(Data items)
+++

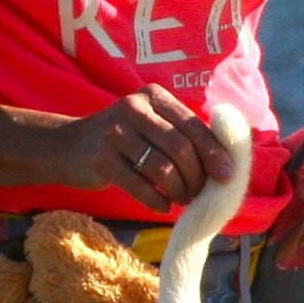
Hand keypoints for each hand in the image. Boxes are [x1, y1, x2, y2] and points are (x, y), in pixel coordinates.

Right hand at [57, 84, 235, 212]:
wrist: (68, 147)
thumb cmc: (125, 141)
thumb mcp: (153, 126)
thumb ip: (186, 134)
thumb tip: (235, 154)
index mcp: (154, 96)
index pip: (193, 125)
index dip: (214, 153)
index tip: (228, 176)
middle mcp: (134, 107)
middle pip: (180, 147)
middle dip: (197, 176)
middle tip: (200, 194)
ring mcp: (114, 132)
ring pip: (162, 167)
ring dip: (179, 190)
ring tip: (182, 200)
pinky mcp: (100, 158)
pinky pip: (139, 185)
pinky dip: (157, 200)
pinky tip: (163, 206)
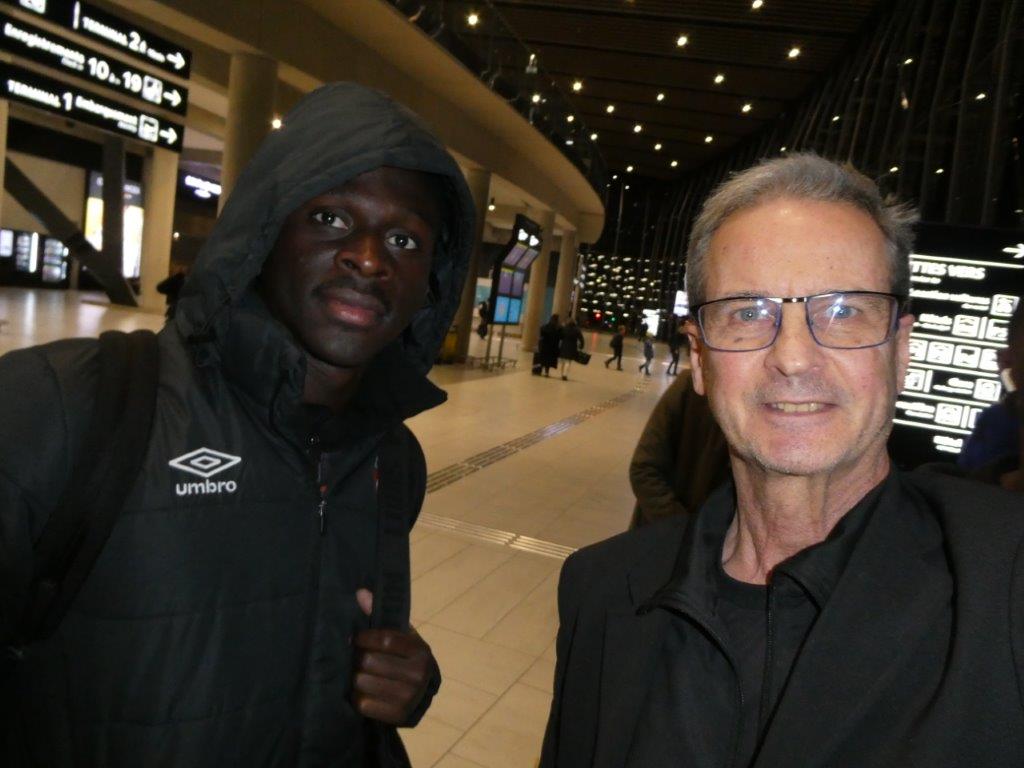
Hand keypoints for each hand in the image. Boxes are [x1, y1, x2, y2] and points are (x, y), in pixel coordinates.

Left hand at [352, 588, 438, 724]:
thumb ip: (379, 615)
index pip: (384, 639)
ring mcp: (410, 697)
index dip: (364, 638)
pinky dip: (357, 697)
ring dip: (354, 678)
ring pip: (364, 682)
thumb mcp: (400, 636)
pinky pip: (364, 704)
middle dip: (356, 658)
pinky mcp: (399, 716)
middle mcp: (419, 674)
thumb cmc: (406, 659)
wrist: (422, 695)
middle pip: (370, 661)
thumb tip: (360, 593)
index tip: (355, 639)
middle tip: (352, 657)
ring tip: (354, 674)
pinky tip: (360, 692)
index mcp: (421, 650)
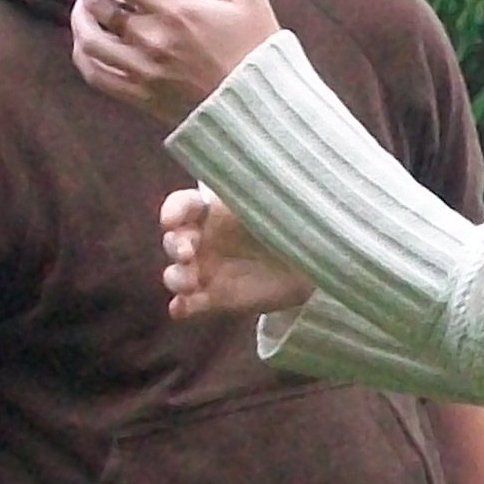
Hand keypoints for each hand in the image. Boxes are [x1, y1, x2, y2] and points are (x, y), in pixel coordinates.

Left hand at [69, 0, 278, 127]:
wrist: (259, 110)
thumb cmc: (256, 48)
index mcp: (176, 9)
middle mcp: (152, 40)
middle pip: (97, 6)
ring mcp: (143, 72)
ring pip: (89, 41)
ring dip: (79, 19)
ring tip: (83, 8)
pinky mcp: (140, 98)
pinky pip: (95, 76)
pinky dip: (83, 56)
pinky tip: (88, 44)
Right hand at [161, 183, 312, 320]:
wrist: (312, 260)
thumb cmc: (290, 220)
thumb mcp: (275, 201)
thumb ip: (255, 194)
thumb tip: (242, 175)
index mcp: (212, 210)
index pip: (182, 206)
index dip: (172, 211)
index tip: (172, 220)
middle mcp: (203, 240)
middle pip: (173, 241)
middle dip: (174, 246)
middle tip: (187, 253)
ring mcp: (207, 270)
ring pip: (176, 275)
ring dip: (176, 278)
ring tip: (190, 283)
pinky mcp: (216, 298)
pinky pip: (190, 304)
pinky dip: (182, 307)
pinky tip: (181, 308)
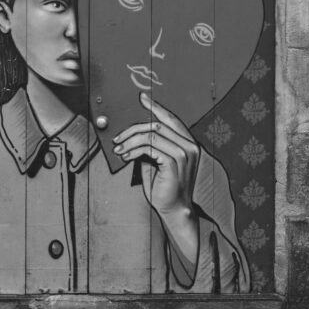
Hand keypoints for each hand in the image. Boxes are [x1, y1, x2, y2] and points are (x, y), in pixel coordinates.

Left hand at [112, 93, 199, 216]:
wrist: (175, 209)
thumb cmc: (165, 188)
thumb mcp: (157, 162)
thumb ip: (152, 147)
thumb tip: (135, 134)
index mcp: (189, 144)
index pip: (171, 119)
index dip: (156, 107)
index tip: (142, 98)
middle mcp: (190, 146)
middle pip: (157, 125)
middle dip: (133, 129)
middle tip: (118, 138)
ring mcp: (184, 153)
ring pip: (151, 134)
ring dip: (130, 140)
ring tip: (119, 149)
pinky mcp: (174, 161)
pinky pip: (149, 147)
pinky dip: (133, 149)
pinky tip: (126, 156)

+++

Task objective - Copy out, from the data above, each line where the string "Left" is present.

Result -
Left hand at [352, 588, 438, 724]:
Left hand at [69, 0, 278, 127]:
Left hand at [112, 93, 199, 216]:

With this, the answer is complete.